• List of tasks:
1. In the album review, can you rewrite the paragraph beginning "While Fletcher lays a furious foundation" as a short bulleted list that keeps its main facts?
2. Would you carry the album review on from its last sentence, writing the next part?

• Extract to read:
☆ ☆ ☆ ☆ ☆

Do you remember when you used to love me? I do.
While Fletcher lays a furious foundation across all thirteen tracks, his efforts are soundly and proficiently aided by vocalist and drummer, Connor Welsh. While each previous release has seen Welsh grow slowly but surely from an earnest but novice vocalist to one of the most terrifyingly honest frontmen in heavy music. Matched only by his superhuman feet and insanely precise sense of groove, Welsh bellows, yelps, and shouts desperately through each of the thirteen songs he and Fletcher have so perfectly crafted. Where songs like “Gelston After Dark” and “10.21.13” see him using mostly the same vocal inflection, more sinister servings of self-deprecation, such as “Reperfusion Injury” and the album closer see Welsh let loose, flowing from bitter, belligerent barking to strained and heart shredding screams that sound uniquely and painfully bare. Further examples of Welsh’s vocal gusto are the more beat-driven “Wounds that Time Can’t Heal”, where Welsh is waxing poetic about his past, and the utterly unholy “The Fountain of Youth”, which sees Welsh drop out and weave in between genre titans Dustin Mitchell (of Filth) and Devin MacGillivray (formerly of Villains/Yuth Forever) as the three give an absolutely blistering vocal delivery. Where Welsh is despondent, he is menacing. Where he is furious, he is heartbreaking. Welsh may not have the prettiest voice, but one thing is for sure: he is purely, unquestionably, and horrifically mesmerizing.

☆ ☆ ☆ ☆ ☆

[Dataset entries]
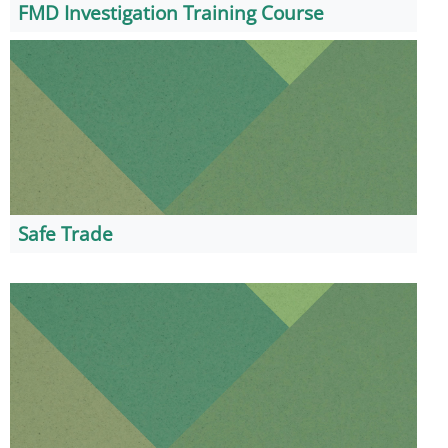
FMD Investigation Training Course
Safe Trade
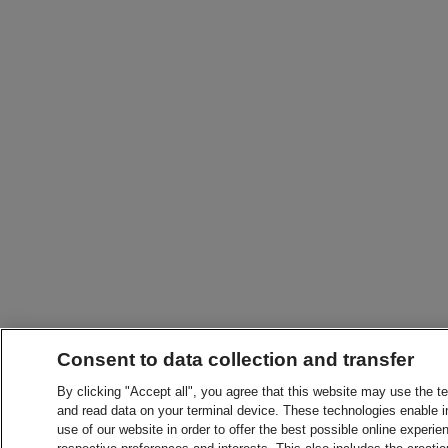
Consent to data collection and transfer
By clicking "Accept all", you agree that this website may use the t
and read data on your terminal device. These technologies enable in
use of our website in order to offer the best possible online experien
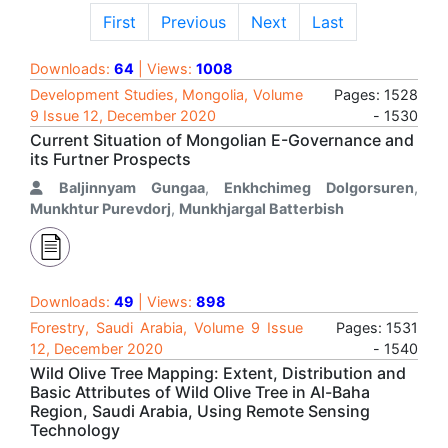
First
Previous
Next
Last
Downloads:
64
| Views:
1008
Development Studies, Mongolia, Volume
Pages: 1528
9 Issue 12, December 2020
- 1530
Current Situation of Mongolian E-Governance and
its Furtner Prospects
Baljinnyam Gungaa
,
Enkhchimeg Dolgorsuren
,
Munkhtur Purevdorj
,
Munkhjargal Batterbish
Downloads:
49
| Views:
898
Forestry, Saudi Arabia, Volume 9 Issue
Pages: 1531
12, December 2020
- 1540
Wild Olive Tree Mapping: Extent, Distribution and
Basic Attributes of Wild Olive Tree in Al-Baha
Region, Saudi Arabia, Using Remote Sensing
Technology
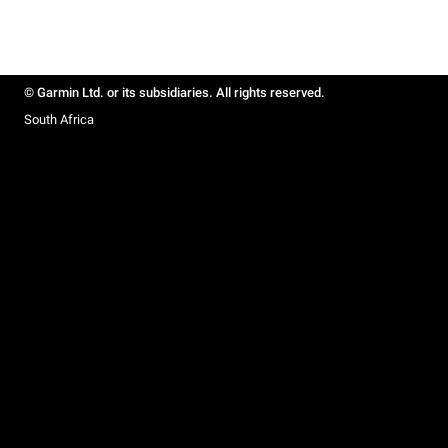
© Garmin Ltd. or its subsidiaries. All rights reserved.
South Africa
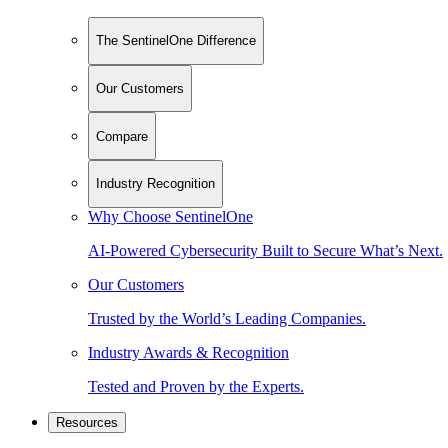
The SentinelOne Difference
Our Customers
Compare
Industry Recognition
Why Choose SentinelOne
AI-Powered Cybersecurity Built to Secure What’s Next.
Our Customers
Trusted by the World’s Leading Companies.
Industry Awards & Recognition
Tested and Proven by the Experts.
Resources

☆ ☆ ☆ ☆ ☆

• Solved problems:
1.
- Fletcher lays a furious foundation across all thirteen tracks, aided by vocalist and drummer Connor Welsh.
- Over each previous release, Welsh has grown from an earnest but novice vocalist into one of the most terrifyingly honest frontmen in heavy music. His drumming has superhuman feet and a precise sense of groove.
- On "Gelston After Dark" and "10.21.13," he mostly uses the same vocal inflection. On "Reperfusion Injury" and the album closer, he moves from bitter barking to strained, painfully bare screams.
- "Wounds that Time Can't Heal" is more beat-driven, with Welsh reflecting on his past. On "The Fountain of Youth," he trades vocals with Dustin Mitchell (of Filth) and Devin MacGillivray (formerly of Villains/Yuth Forever).
- Welsh's voice may not be pretty, but it is mesmerizing.

2.
I just want to be loved again.
Introvert have consistently perfected their songwriting with each new release in the short few years they’ve been together. While the Yuth Forever influence is very much still apparent, don’t let that turn you away from ACOFATB. This album perfectly demonstrates why bands like this are so necessary: while it is for sure a depressing and downtrodden album, it also serves as a reminder that nobody is truly alone in how they feel. I greatly enjoyed Self-Helpless and I absolutely adored the split with Irrita, but neither of those releases hold a candle to what Welsh and Fletcher have created with this new record.
Return to Bummerdome.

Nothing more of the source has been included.